やりたいことを求めてふたば未来学園高校へ。フィールドワークで震災の現状を知る。
遠藤美来さんは、2020年4月に東日本大震災・原子力災害伝承館のオープニングスタッフとして就職し、同年9月20日の開館を経て、2021年5月に語り部として活動をスタートしています。中学3年生の進路選択時、将来の夢が漠然としていたことから総合学科がある、ふたば未来学園高校へ進学。やりたいことはなかなか見つからなかったそうですが、未来創造探求活動という授業のフィールドワークが転機となります。「私が高校へ入学したのは2017年。震災は過去のものだと思っていましたが、双葉郡の街並みが震災当時のままで残っていることに衝撃を受けました。」実際、双葉郡では現在も帰還困難区域が広く残り、避難生活を続ける人がいる一方、避難指示が解除された場所でも新生活を止めてまで帰還する人は限られています。校舎がある広野町でも当時の帰還者は高齢者が多数。しかも、長い避難生活で地域のつながりは薄れ、ひきこもる高齢者もいる状況だったそうです。
高校卒業後、伝承館で働くことを決め、語り部となった経緯を語る遠藤さん。
高齢者との交流をきっかけに伝承館へ就職。恩返しのためにと語り部として活動。
そこで、遠藤さんたちが考えたのが料理を通じた交流でした。高校生と高齢者が町内の集会所に料理を持ち寄って一緒に食事を楽しむことで、外出する理由をつくり、高齢者同士をつなぐきっかけを生み出したのです。当日の参加者たちの笑顔を見て「私たちが目指していた活気あふれる広野町に少しでも近づいたと感じました」と遠藤さんは振り返ります。そうした活動が目に留まり、先生のすすめで伝承館へ就職。開館後しばらくは受付等の業務を行いますが、2021年5月に語り部としての活動を始めます。
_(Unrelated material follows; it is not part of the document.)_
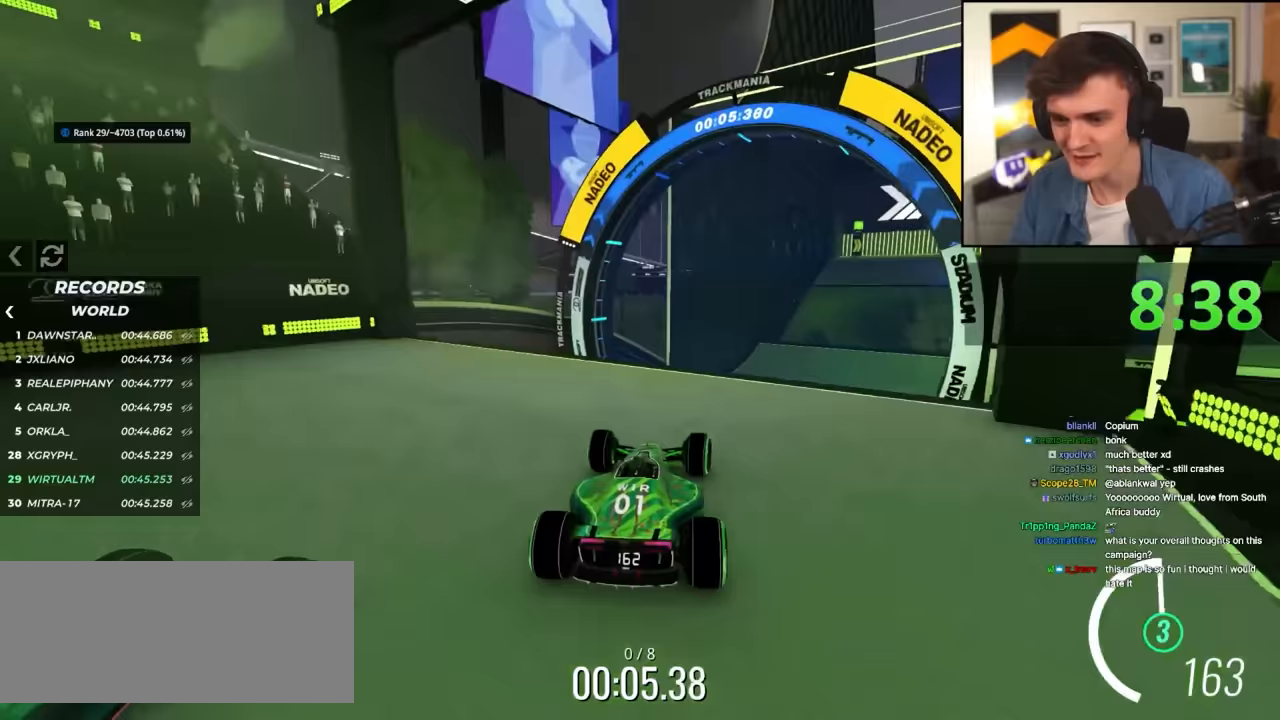
{"keys": ["left", "up"], "events": [[67, "right", "up"], [433, "left", "down"]]}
伝承館での震災の講話は、個人向けと団体向けの2つあり、個人向けは地域で活動する語り部の方々が展示室内のワークショップスペースで1日4回を実施。団体向けはNPO法人「富岡町3・11を語る会」の講師や遠藤さんたち伝承館のスタッフが1階の研修室で行っています。「地域の復興のために恩返しをしたい、そんな想いで活動しています」と遠藤さんは語ります。
地域貢献について考えるきっかけとなった、ふたば未来学園高校でのフィールドワークについて語る遠藤さん。
震災があったからこそ出会えた人へ。日常を大切に生きることを伝える。
そんな遠藤さんにも当初は葛藤がありました。「私はいわき市の出身。双葉郡には自分よりつらい経験をしている方がいるのに、自分が語り部でいいのか」と思う日もあったそうです。しかし、来館者の小中高生には震災の記憶がなく歴史の一部と捉える人が多いと感じる一方、「大人の方には涙を流しながら『あなたの話が聞けてよかった。記憶を風化させないようにこれからもがんばって』と言われたことがありました。私は語り部なんだと改めて自覚しました」と遠藤さん。「震災があったからこそ、たくさんの人と出会えました。大切な人と今という日常を大切に生きてほしいと伝えています。」また、震災をきっかけに福島県に関心を持った人に、自然や食といった地域の多彩な魅力も発信しています。「復興は少しずつでも着実に進んでいます。私の講話もそれに合わせてよりよいものにしていきたい。もっと地域に寄り添い、お客様と向き合える語り部になりたいです」と遠藤さんは語りました。
講話を行う研修室。「年代が近い人の経験を聞きたい」という先生の要望から児童生徒や学生に語ることが多いという。